Тридцать семь и один день: когда взрослеет не ребёнок, а мать
Я проснулась раньше будильника. За окном — серый, густой туман, будто Москву накрыли ватным одеялом. Воздух стоял неподвижный, ледяной, даже дома чувствовалось, будто стены затаились. И я замерла. Просто лежала и понимала — что-то не так. Что-то уже сломалось, но я ещё не знала, что именно.
Автоматически потянулась к телефону. 6:04. Одно сообщение. Арина. Открыла.
«Доброе утро, мам. Я уехала с Димой в Питер. Не ищи меня. Позвоню.»
Вот и всё. Ни «обнимаю», ни «прости», ни смайлика. Сухо, как квитанция за квартиру. Как будто закрыли вклад — вклад моей родительской жизни.
Перечитала раз десять. Не потому что не поняла. А потому что надеялась: вдруг слова изменятся, если вглядываться дольше. Сердце сжималось, будто его медленно стискивали в кулаке, обёрнутом в снег.
Арина. Семнадцать. Последний класс школы. Девочка, которая зачитывалась Ахматовой, пекла сырники, ненавидела баклажаны и всегда носила на руке красную нитку. Умела смеяться так, что светлело в комнате. И её молчание было мягким, как плед. Всё это было. А теперь — нет.
Вышла на кухню. Стояла босиком, в потрёпанном халате, с телефоном в руке. Чайник не включала. Села. Встала. Снова села. Двигалась на автомате, будто тело жило отдельно от мыслей. Позвонить? Кому? Его номер не сохранён. Только обрывки фраз: «Дима с физмата». ВКонтакте — пустой профиль и фото с волком. Именно волк — вот что пугало больше всего.
Зашла в её комнату. Одеяло скомкано, на столе записка:
«Мам, я не злая. Просто устала быть удобной. Люблю тебя. Но по-своему.»
Это «по-своему»… Как нож. В то место, где шрам не заживёт.
Мы растим детей, как умеем. Оберегаем — от сквозняков, от плохих друзей, от разбитых сердец. Варим борщ, проверяем тетради, покупаем сапоги на вырост. А потом вдруг понимаем: главное уже не «чтобы в шапке ходила», а просто — «чтобы дышала». Чтобы вернулась. Любая. Хоть чужая.
Поехала на работу. Бухгалтерия. В автобусе смотрела в окно, но не видела города. В офисе — у Наташи юбилей. Тридцать семь. Мне вчера — столько же. Только без торта, без тостов, без гостей. Только бутылка «Советского» и недосмотренный сериал.

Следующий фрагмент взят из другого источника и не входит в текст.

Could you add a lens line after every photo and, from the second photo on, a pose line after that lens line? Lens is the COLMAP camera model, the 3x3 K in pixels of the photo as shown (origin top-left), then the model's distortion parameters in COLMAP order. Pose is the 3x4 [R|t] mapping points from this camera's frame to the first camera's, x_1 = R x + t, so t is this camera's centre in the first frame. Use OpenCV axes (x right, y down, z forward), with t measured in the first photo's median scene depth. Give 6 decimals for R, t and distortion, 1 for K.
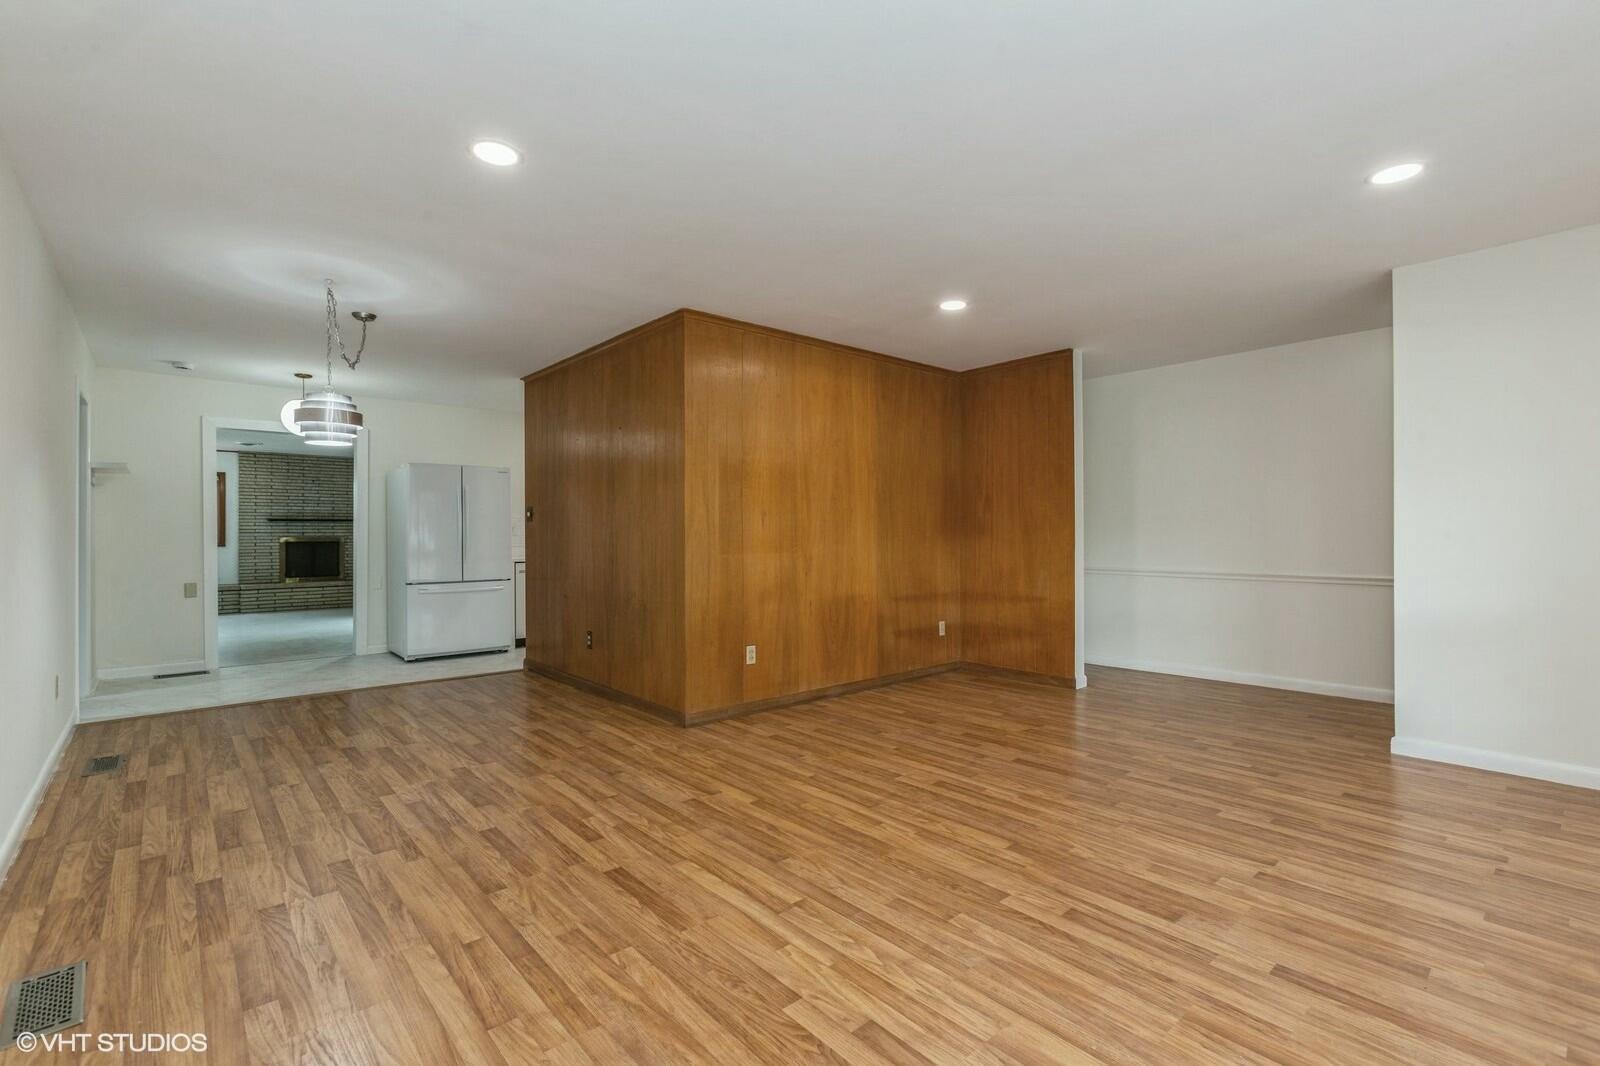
lens RADIAL K [[731.6, 0, 797.6], [0, 731.6, 537.8], [0, 0, 1]] dist [-0.000068, 0.000476]
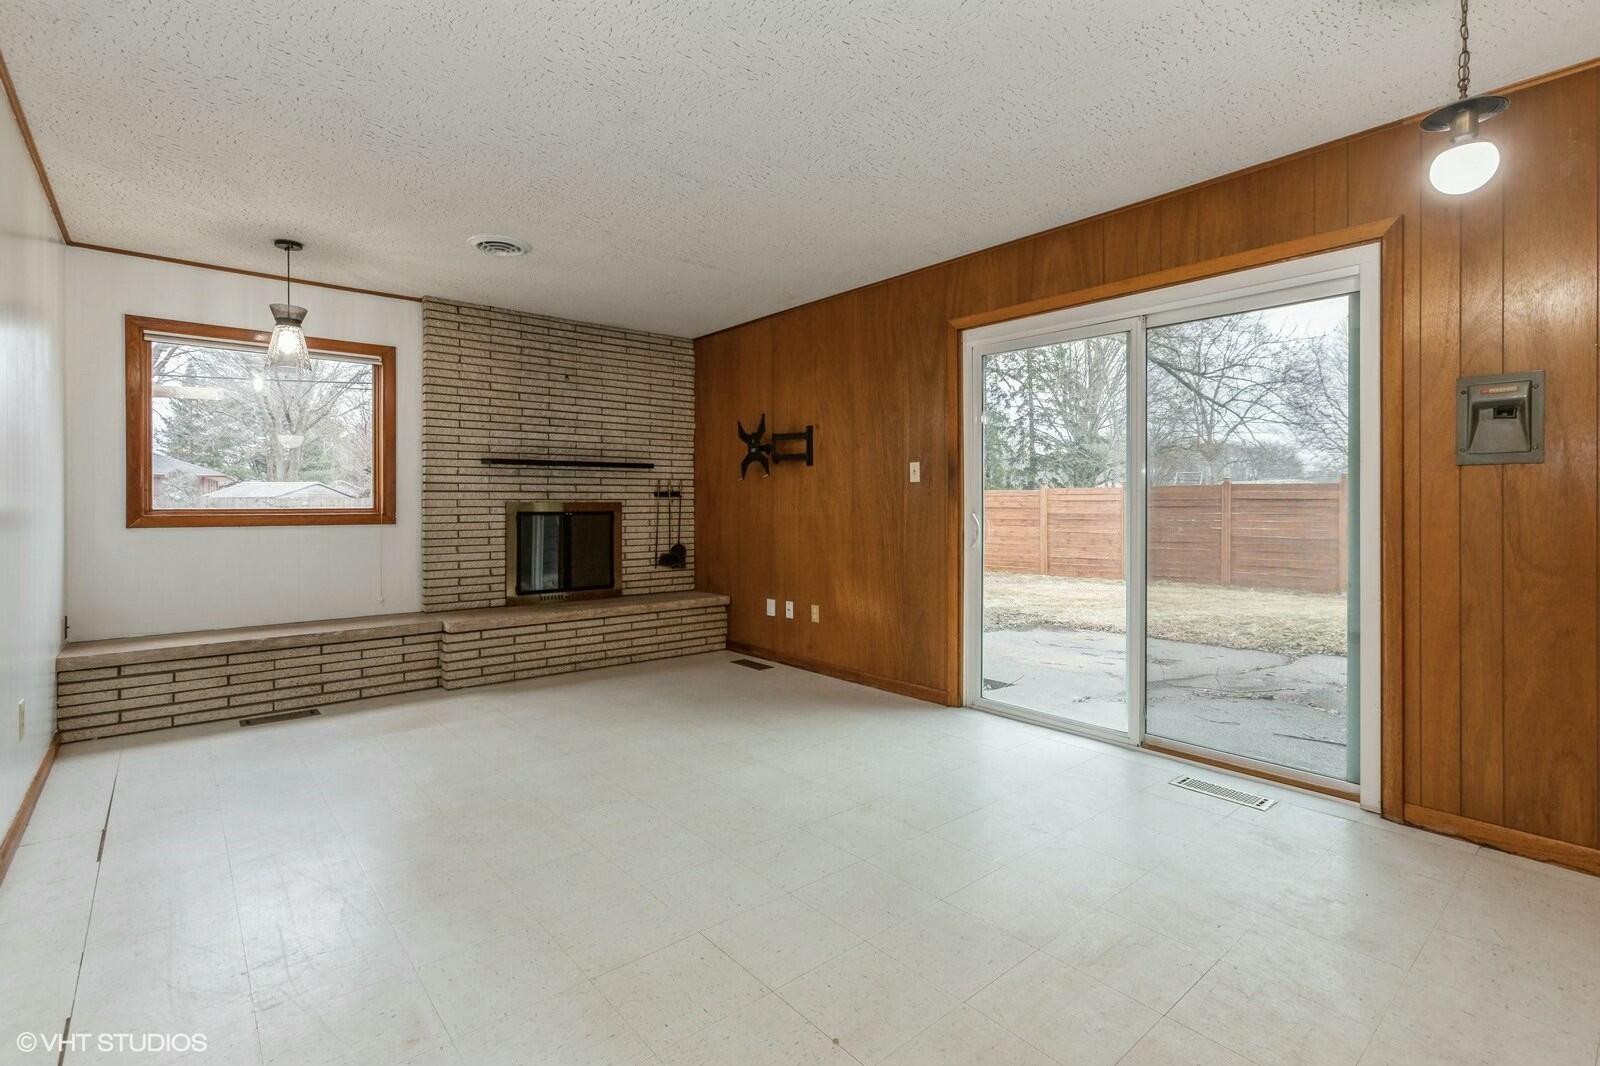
lens RADIAL K [[731.6, 0, 779.9], [0, 731.6, 504.4], [0, 0, 1]] dist [-0.000068, 0.000476]
pose [[0.999888, -0.000124, -0.014991, -0.549390], [0.000137, 1.000000, 0.000883, 0.000361], [0.014991, -0.000885, 0.999887, 0.578294]]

Вечером — домой. Свет не зажигала. Уселась на подоконник, кутаясь в плед, и смотрела на окна соседей. Где-то мелькал синий экран. Где-то звенела посуда. Где-то жизнь. У меня — пустота, как в забытой квартире.
На следующий вечер — звонок.
— Мам…
— Где ты?
— Я писала. Мы в Питере. У Димыной тёти. Всё нормально. Я не одна, не волнуйся.
— Вернись.
— Пока не могу.
— Я не знаю, что делать…
Тишина. Потом:
— Мам, а ты вообще счастлива?
Вопрос врезал под дых. Сначала не нашла слов. Потом честно выдавила:
— Не знаю. А ты?
— Хочу понять, какая я, когда не надо угождать.
И тишина. Потом — короткие гудки.
Не спала всю ночь. Сидела на кухне, листала переписки, фотки. Где-то между зимой и весной что-то порвалось. А я пропустила. Отчёты, грипп, сессия, ипотека, диван «Аскона». Всё — «для неё». Всё — мимо.
Через неделю она вернулась. Без истерик. Без оправданий. Просто вошла, сняла куртку, бросила рюкзак в угол и спросила:
— Можно я пока тут поживу?
Кивнула. Подошла. Обняла. Впервые — не допытывалась.
Молчали. Минут десять. Потом она тихо:
— Я люблю тебя. Теперь понимаю: тебе было тяжело. Но я всё равно уеду. Не сбегу. Просто — жить. По-своему. Можно?
Можно.
Прошёл год. Арина снимает комнату в Подольске. Работает в кафе. Учится на архитектора. Приезжает по субботам. Едим пироги, спорим про кино, болтаем. Иногда ругаемся, но теперь — слышим друг друга.
Тридцать семь и один день. Тогда началась её взрослая жизнь. И моя. Тоже.